Assignment: Please return the listing below word for word, minus its pictures.

* * * * * * *

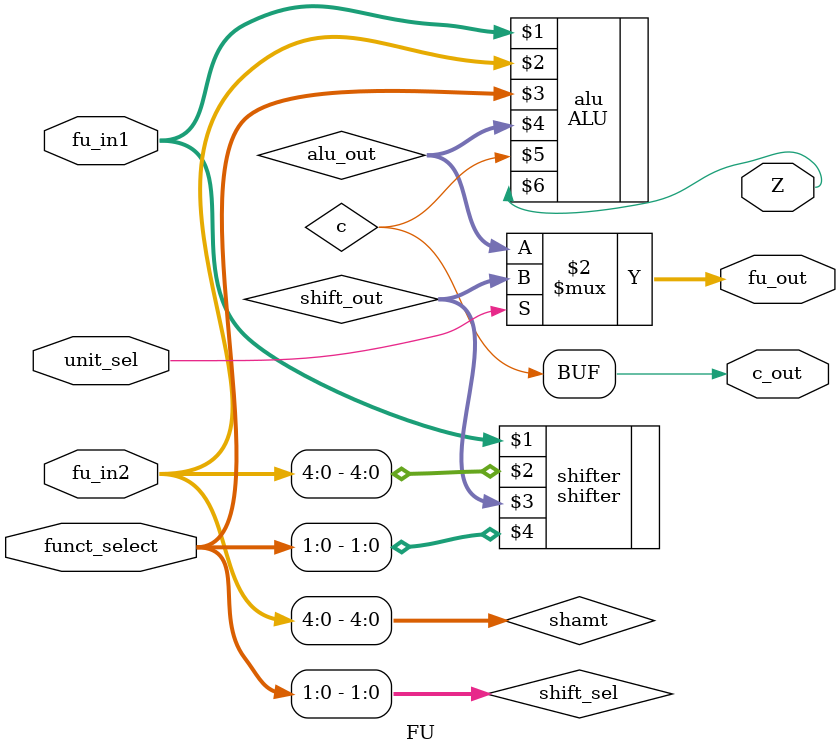
<source format=v>
`timescale 1ns / 1ps

module FU(

    input   [31:0]  fu_in1,
    input   [31:0]  fu_in2,
    input   [4:0]   funct_select,
    input           unit_sel,
    output  [31:0]  fu_out,
    output          c_out,Z    
    );

wire[4:0] shamt; 
wire[31:0] alu_out, shift_out;
wire[1:0] shift_sel;
wire c;
assign shamt = fu_in2[4:0];
assign c_out = c;
assign shift_sel = funct_select[1:0];
ALU alu (fu_in1,fu_in2,funct_select,alu_out,c,Z);
shifter shifter (fu_in1,shamt,shift_out,shift_sel);

assign fu_out = (~unit_sel) ? alu_out : shift_out; 

endmodule


</source>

* * * * * * *

Written answer:
<source format=v>
`timescale 1ns / 1ps

module FU(

    input   [31:0]  fu_in1,
    input   [31:0]  fu_in2,
    input   [4:0]   funct_select,
    input           unit_sel,
    output  [31:0]  fu_out,
    output          c_out,Z    
    );

wire[4:0] shamt; 
wire[31:0] alu_out, shift_out;
wire[1:0] shift_sel;
wire c;
assign shamt = fu_in2[4:0];
assign c_out = c;
assign shift_sel = funct_select[1:0];
ALU alu (fu_in1,fu_in2,funct_select,alu_out,c,Z);
shifter shifter (fu_in1,shamt,shift_out,shift_sel);

assign fu_out = (~unit_sel) ? alu_out : shift_out; 

endmodule


</source>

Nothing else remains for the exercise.